The trick is to use the `breaktol`

keyword argument. `breaktol`

defaults to `2`

,
which means that `extrapolate`

gives up if the best error estimate increases by
more than a factor of 2 from one iteration to the next. Ordinarily, this
kind of breakdown in convergence arises because you hit the limits of floating-point precision, and halting extrapolation is the right thing to do.
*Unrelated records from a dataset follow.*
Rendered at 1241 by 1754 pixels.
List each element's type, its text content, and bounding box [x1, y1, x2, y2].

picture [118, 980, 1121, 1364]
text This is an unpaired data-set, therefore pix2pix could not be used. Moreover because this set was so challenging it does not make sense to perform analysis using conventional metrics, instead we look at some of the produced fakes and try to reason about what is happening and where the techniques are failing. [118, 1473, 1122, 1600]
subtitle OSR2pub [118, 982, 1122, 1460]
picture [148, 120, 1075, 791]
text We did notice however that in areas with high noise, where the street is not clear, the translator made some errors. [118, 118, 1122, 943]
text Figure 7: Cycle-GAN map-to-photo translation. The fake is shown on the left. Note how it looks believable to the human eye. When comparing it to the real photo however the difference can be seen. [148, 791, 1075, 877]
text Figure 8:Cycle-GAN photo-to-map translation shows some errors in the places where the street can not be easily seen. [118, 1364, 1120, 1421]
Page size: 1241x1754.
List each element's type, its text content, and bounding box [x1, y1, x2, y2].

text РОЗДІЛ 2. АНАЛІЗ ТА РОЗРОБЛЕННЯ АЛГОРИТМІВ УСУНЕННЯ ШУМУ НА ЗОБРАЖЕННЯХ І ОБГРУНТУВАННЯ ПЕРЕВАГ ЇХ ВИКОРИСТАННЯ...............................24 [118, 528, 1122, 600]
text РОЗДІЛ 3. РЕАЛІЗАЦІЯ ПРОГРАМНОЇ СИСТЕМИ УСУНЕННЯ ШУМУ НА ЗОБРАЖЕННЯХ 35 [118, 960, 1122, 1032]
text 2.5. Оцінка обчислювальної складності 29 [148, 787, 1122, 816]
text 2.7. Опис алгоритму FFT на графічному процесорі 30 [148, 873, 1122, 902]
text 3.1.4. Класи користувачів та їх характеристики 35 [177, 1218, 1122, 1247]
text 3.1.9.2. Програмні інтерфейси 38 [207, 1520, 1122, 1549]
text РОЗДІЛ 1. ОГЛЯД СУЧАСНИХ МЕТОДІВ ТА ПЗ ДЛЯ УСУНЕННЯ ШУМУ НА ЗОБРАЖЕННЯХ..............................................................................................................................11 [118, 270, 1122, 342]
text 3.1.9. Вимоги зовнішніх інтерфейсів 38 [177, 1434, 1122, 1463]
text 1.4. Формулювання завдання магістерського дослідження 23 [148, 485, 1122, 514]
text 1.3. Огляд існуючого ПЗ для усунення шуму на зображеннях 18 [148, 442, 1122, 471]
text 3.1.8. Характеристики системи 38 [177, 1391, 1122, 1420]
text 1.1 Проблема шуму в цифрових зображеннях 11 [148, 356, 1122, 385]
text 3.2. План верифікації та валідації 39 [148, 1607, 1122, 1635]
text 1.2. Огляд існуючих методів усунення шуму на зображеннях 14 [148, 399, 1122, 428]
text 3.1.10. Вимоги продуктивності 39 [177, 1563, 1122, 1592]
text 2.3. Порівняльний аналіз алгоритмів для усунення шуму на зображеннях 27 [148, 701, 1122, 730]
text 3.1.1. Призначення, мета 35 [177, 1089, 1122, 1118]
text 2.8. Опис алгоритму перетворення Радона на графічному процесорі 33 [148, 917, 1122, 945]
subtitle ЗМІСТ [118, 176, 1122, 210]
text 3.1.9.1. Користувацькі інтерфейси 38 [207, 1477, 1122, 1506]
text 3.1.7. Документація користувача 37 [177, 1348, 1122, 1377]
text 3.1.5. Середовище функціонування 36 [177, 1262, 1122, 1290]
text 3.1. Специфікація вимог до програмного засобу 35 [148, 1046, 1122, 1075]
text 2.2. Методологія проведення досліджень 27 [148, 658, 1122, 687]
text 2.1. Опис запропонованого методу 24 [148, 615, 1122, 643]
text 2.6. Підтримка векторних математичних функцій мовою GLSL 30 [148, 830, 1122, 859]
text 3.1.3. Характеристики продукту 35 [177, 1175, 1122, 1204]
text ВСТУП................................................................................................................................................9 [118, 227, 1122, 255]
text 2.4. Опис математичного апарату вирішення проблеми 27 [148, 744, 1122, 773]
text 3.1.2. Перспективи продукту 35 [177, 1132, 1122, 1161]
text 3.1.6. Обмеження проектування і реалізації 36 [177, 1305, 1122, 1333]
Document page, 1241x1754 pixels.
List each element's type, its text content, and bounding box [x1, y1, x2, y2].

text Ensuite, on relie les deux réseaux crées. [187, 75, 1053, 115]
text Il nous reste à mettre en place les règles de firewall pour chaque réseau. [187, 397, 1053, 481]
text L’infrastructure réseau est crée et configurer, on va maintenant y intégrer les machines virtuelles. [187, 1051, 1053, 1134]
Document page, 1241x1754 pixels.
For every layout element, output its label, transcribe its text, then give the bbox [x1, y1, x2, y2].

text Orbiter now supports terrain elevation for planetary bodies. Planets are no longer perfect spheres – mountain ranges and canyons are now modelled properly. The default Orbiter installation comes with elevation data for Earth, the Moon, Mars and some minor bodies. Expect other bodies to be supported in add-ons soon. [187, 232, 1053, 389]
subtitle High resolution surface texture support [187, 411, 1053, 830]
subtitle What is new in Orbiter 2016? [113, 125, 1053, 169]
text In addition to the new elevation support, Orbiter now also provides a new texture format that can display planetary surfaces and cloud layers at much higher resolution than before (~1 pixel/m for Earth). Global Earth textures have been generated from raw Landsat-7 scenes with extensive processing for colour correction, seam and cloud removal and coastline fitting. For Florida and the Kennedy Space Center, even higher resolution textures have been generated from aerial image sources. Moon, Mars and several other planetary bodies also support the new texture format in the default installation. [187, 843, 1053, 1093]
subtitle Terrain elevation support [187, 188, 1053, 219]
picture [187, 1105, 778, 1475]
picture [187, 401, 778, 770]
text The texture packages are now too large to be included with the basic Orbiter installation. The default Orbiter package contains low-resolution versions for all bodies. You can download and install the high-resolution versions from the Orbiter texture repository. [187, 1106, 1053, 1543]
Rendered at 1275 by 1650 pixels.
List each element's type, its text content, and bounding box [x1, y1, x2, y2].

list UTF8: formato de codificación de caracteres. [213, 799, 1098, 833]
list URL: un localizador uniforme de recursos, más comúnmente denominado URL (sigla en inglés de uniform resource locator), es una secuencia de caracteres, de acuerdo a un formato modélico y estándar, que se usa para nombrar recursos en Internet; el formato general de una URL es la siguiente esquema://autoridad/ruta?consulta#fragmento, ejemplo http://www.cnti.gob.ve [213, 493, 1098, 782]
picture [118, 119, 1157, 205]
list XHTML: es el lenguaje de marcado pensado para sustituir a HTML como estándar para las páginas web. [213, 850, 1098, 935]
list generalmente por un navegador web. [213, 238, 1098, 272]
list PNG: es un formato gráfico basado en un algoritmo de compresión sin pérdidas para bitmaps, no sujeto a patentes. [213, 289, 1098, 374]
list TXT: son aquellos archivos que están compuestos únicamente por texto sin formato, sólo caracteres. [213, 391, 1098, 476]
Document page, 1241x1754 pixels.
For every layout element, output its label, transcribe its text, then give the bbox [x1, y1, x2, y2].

Here, however, it would converge if we just continued shrinking `h`

. So, we simply set `breaktol=Inf`

to force extrapolation to continue, which works even for a large initial `h=1000.0`

:

```
julia> extrapolate(1000.0, breaktol=Inf) do h
@show h
x = 0.01
(1/(x+h) - 1/x) / h
end
h = 1000.0
h = 125.0
h = 15.625
h = 1.953125
h = 0.244140625
h = 0.030517578125
h = 0.003814697265625
h = 0.000476837158203125
h = 5.9604644775390625e-5
h = 7.450580596923828e-6
h = 9.313225746154785e-7
h = 1.1641532182693481e-7
(-10000.000000029328, 5.8616933529265225e-8)
```

Not that it continues extrapolating until it reaches small `h`

values where the power-series converges, and in the end it again returns the correct answer to nearly machine precision (and would reach machine precision if we set a smaller `rtol`

). (The `extrapolate`

function *automatically* discards the initial points where the polynomial extrapolation fails.)